Iranian ‘Prophetic Medicine’ Leader: Camel Urine Cures Coronavirus

Camels are seen during a beauty contest as part of the annual King Abdulaziz Camel Festival in Rumah, some 160 kilometres east of Riyadh, on January 19, 2018. The 28-day King Abdulaziz Camel Festival features races and camels beauty contest, known as Miss Camel with prizes amounting to $30 million. …
FAYEZ NURELDINE/AFP/Getty Images

An Iranian man who describes himself as an Islamic prophetic medicine healer has prescribed drinking camel urine as a treatment for the Chinese coronavirus, Radio Farda reported Monday.

In a video that has reportedly gone viral across social media, the Chairman of the Prophetic Medicine Society Medhi Sabili urged people to consume the urine when it is both “fresh and warm.” It was quickly ridiculed by Iranians, many of whom warned about the dangers of such treatment.

The consumption of camel urine, as well as camel meat and camel meat, is not uncommon across the Middle East. In some countries, including Saudi Arabia, many believe that it can cure a range of ailments.

=-=-=

** Tasks to carry out **
• A. Reproduce the part of the camel urine article that runs from "In a video that" up to and including "range of ailments.".
• B. Pick up the camel urine article after its last sentence and keep writing.

Transcribed page contents:
=-=-=

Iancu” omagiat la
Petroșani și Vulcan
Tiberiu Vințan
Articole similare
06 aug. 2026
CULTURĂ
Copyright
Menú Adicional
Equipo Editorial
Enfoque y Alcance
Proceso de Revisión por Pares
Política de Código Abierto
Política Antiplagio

=-=-=

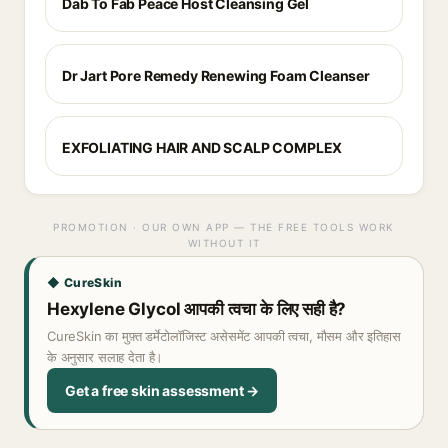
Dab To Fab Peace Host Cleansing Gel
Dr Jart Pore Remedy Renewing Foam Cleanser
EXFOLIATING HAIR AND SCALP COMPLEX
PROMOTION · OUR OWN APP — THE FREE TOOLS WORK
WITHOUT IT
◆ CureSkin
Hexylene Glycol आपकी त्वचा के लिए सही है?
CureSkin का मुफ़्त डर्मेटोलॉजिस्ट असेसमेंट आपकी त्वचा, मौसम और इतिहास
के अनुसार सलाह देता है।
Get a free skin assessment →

=-=-=

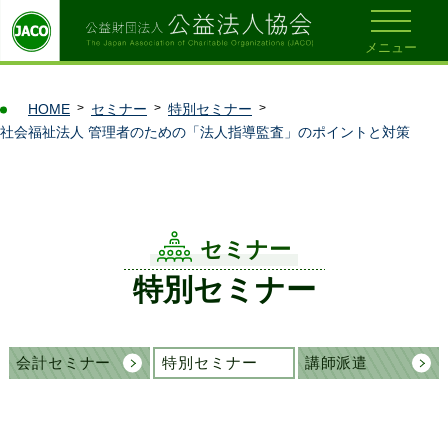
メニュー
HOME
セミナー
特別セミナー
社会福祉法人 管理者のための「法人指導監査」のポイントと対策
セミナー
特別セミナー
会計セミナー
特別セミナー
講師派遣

=-=-=

** Responses by item number **
• A.
In a video that has reportedly gone viral across social media, the Chairman of the Prophetic Medicine Society Medhi Sabili urged people to consume the urine when it is both “fresh and warm.” It was quickly ridiculed by Iranians, many of whom warned about the dangers of such treatment.

The consumption of camel urine, as well as camel meat and camel meat, is not uncommon across the Middle East. In some countries, including Saudi Arabia, many believe that it can cure a range of ailments.

• B.
Rather than curing the coronavirus, the World Health Organization (WHO) last year warned that camel urine was actually a transmitter of the Middle East respiratory syndrome coronavirus (MERS-CoV), a virus from the same family as the Chinese coronavirus causing the current pandemic.

The WHO noted at the time:

Although most of human cases of MERS-CoV infections have been attributed to human-to-human infections in health care settings, current scientific evidence suggests that dromedary camels are a major reservoir host for MERS-CoV and an animal source of MERS infection in humans.

The origins of the virus are not fully understood but, according to the analysis of different virus genomes, it is believed that it may have originated in bats and was transmitted to camels sometime in the distant past.

The report did reaffirm the nutritional benefits of other camel products:

Camel meat and camel milk are nutritious products that can continue to be consumed after pasteurization, cooking, or other heat treatments.

Until more is understood about MERS-CoV, people with diabetes, renal failure, chronic lung disease, and immunocompromised persons are considered to be at high risk of severe disease from MERS-CoV infection. These people should avoid contact with camels, drinking raw camel milk or camel urine, or eating meat that has not been properly cooked.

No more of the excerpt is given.